What I feel is coming
Even with AI screening on the desk, the noise doesn’t disappear — it most definitely simply migrates. Excellent automated screening can reply “is that this paper competent?” However it may possibly’t reply “is that this paper extra essential than that one?” And when 20,000 competent papers are competing for 3,800 slots, the ultimate choice rests on one thing apart from high quality — editor style, subject vogue, referee temper, institutional priors. Under 1% acceptance, you’re choosing amongst a crowd of certified papers utilizing standards which are more and more arbitrary.
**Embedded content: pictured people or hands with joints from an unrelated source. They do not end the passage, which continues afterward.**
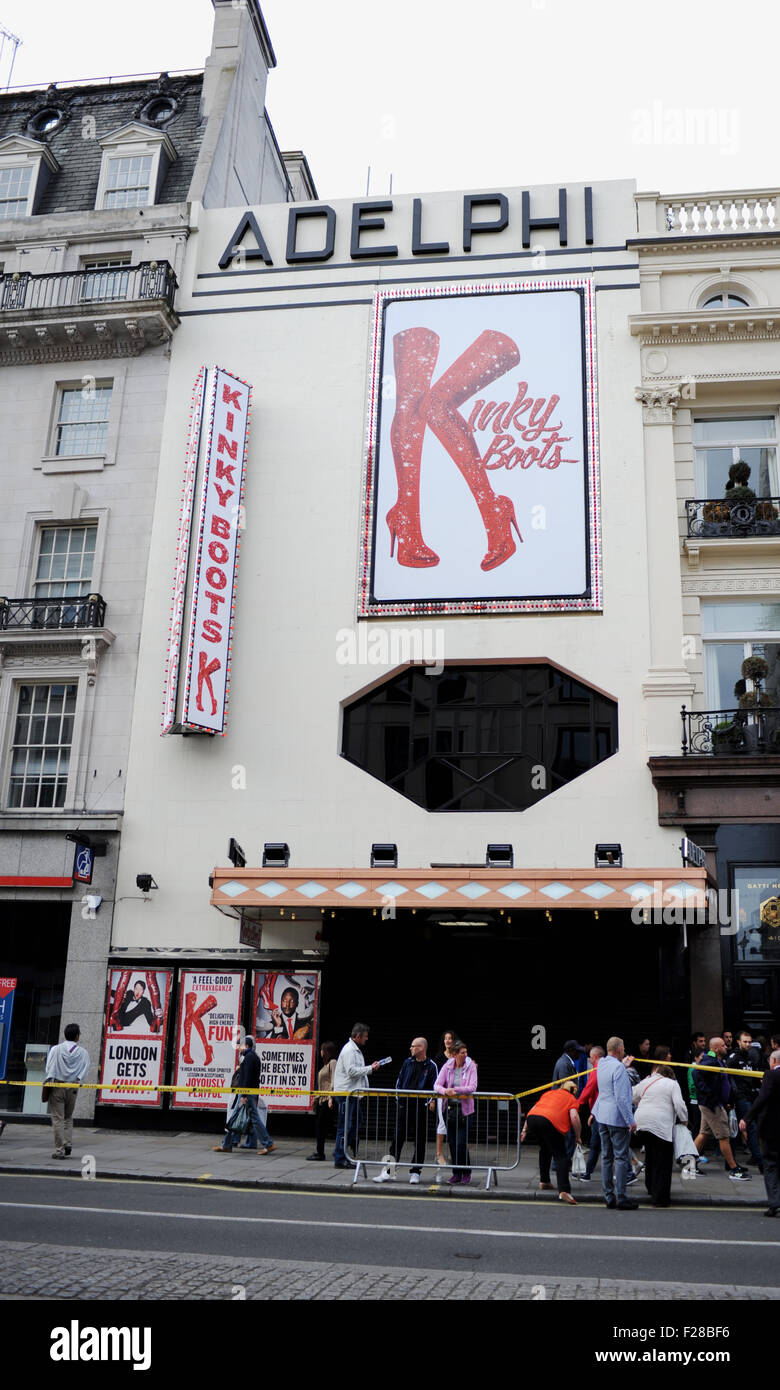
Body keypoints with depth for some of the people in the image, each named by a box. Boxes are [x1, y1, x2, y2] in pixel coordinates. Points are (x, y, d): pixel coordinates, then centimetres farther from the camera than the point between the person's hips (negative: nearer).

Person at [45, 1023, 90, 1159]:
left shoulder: (56, 1049, 2)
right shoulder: (83, 1053, 5)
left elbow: (50, 1066, -7)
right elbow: (84, 1069, -4)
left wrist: (49, 1079, -3)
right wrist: (77, 1080, -2)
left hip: (56, 1086, -2)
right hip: (72, 1087, 2)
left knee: (57, 1118, 0)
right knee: (68, 1117, 20)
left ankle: (60, 1150, -3)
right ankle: (68, 1143, 6)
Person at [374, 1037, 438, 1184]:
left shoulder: (431, 1066, -2)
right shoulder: (408, 1063, 10)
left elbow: (434, 1088, -2)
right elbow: (399, 1082, 14)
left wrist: (427, 1102, -10)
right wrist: (398, 1099, 5)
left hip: (420, 1108, -3)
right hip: (404, 1106, 3)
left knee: (419, 1141, 2)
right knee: (397, 1138, 3)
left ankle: (415, 1172, 13)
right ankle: (388, 1172, 6)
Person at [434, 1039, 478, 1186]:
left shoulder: (470, 1066, -5)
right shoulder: (447, 1066, 1)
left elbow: (472, 1087, -14)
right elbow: (437, 1085, -3)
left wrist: (454, 1090, -22)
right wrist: (445, 1091, -25)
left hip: (465, 1109, -3)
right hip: (450, 1108, 3)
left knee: (461, 1143, -6)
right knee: (452, 1143, 6)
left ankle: (466, 1173, 12)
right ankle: (456, 1173, 18)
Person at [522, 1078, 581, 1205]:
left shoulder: (549, 1093, 35)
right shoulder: (572, 1099, 21)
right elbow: (574, 1116, 2)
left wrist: (524, 1130, 31)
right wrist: (577, 1136, 12)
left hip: (532, 1118, 5)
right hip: (550, 1121, -5)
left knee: (545, 1149, 29)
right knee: (560, 1156, 0)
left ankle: (544, 1181, 34)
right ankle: (563, 1191, -14)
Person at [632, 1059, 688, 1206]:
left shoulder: (644, 1082, 16)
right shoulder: (672, 1084, 5)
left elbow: (633, 1099, 25)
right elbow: (679, 1104, -5)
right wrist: (684, 1120, 10)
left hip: (641, 1122, 5)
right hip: (660, 1125, -5)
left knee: (650, 1155, 23)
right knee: (662, 1161, 0)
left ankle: (651, 1188, 34)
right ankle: (660, 1197, -2)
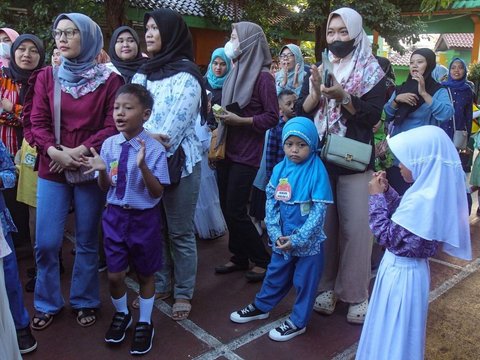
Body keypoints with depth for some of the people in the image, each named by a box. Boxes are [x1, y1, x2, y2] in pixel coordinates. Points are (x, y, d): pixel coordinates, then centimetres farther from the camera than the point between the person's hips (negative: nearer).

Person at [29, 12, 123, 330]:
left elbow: (113, 125, -6)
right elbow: (38, 122, 1)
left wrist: (80, 151, -16)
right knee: (46, 243, 3)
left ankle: (85, 302, 27)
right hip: (52, 170, 2)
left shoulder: (109, 79, -2)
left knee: (87, 241, 8)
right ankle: (47, 303, 25)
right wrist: (55, 151, -16)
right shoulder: (47, 77, 6)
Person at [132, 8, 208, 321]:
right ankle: (160, 285, 30)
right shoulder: (144, 72, 13)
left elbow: (176, 124, -14)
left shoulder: (186, 75, -7)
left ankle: (184, 293, 18)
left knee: (180, 232, 3)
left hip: (179, 163, -6)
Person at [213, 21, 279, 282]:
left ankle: (263, 260, 13)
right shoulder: (236, 72, 12)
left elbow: (272, 117, -13)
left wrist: (241, 121, -20)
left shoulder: (262, 76, -11)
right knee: (226, 207, 10)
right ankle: (240, 257, 26)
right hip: (227, 150, 8)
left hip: (246, 153, -8)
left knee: (236, 210, -5)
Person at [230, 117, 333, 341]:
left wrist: (297, 239, -19)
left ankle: (298, 322, 29)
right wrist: (276, 234, -11)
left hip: (308, 240, -4)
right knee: (276, 274, 22)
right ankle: (261, 306, 42)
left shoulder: (317, 171, -16)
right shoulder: (279, 169, -2)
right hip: (282, 238, 5)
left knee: (305, 281, 11)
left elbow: (319, 211, -17)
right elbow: (271, 202, 0)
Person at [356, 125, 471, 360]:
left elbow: (389, 236, -23)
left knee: (393, 333, 11)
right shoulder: (433, 191, 0)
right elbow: (404, 215, 14)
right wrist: (386, 191, 3)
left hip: (401, 272, -9)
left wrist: (377, 197, -17)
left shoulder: (422, 200, -31)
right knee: (396, 330, 28)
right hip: (406, 267, 9)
And there’s a inform. Take a look at individuals’s web sites. Proper now, a productive economist might need 6-12 working papers listed. In two years, with automation, is somebody going to actually put up 75 unpublished manuscripts on their web site? That’s the paper mill signature, seen to everybody — hiring committees, tenure reviewers, grant panels. Even when each paper is competent, 75 unpublished manuscripts says “this individual is enjoying the lottery,” not “this individual is doing essential analysis.” The individuals who profit most from this equilibrium are those already producing 1-2 wonderful papers a 12 months who use AI to make every paper higher, no more quite a few. The individuals who could also be unexpectedly penalized are those who scale the manufacturing of papers into bigger and bigger quantity, as a result of quantity is seen — on web sites, but in addition to editors — and it’ll counsel an individual writes paper versus does analysis, and the market will value it accordingly, no matter that’s.
And bear in mind — that is the worst model of those instruments we’ll ever use. Challenge APE’s most up-to-date cohort has already improved from a 4.7% to 7.6% win fee in these head-to-head competitions. The standard distribution is altering with scale and it’s partly drifting rightward. As soon as AI papers begin changing into aggressive not simply on the area journal stage however at basic curiosity, that’s when the arms race intensifies essentially the most, as a result of the automated submissions aren’t simply filling the left tail anymore. They’re competing for a similar slots at the most effective journals, which turns into simpler to justify since presumably these are crucial papers scientifically too.
The binding constraint on science is shifting from manufacturing to analysis. The queue to get evaluated — not the issue of doing the work — turns into what determines how briskly data advances. And the trustworthy query no one needs to reply is whether or not human gatekeeping remains to be the correct approach to handle that queue, or whether or not we should always let the identical instruments that brought about the flood assist type by way of it.
I feel the noticeable disruptions are three months out, not three years. The provision curve has already shifted. The demand curve for publication slots hasn’t moved. The whole lot else follows from that.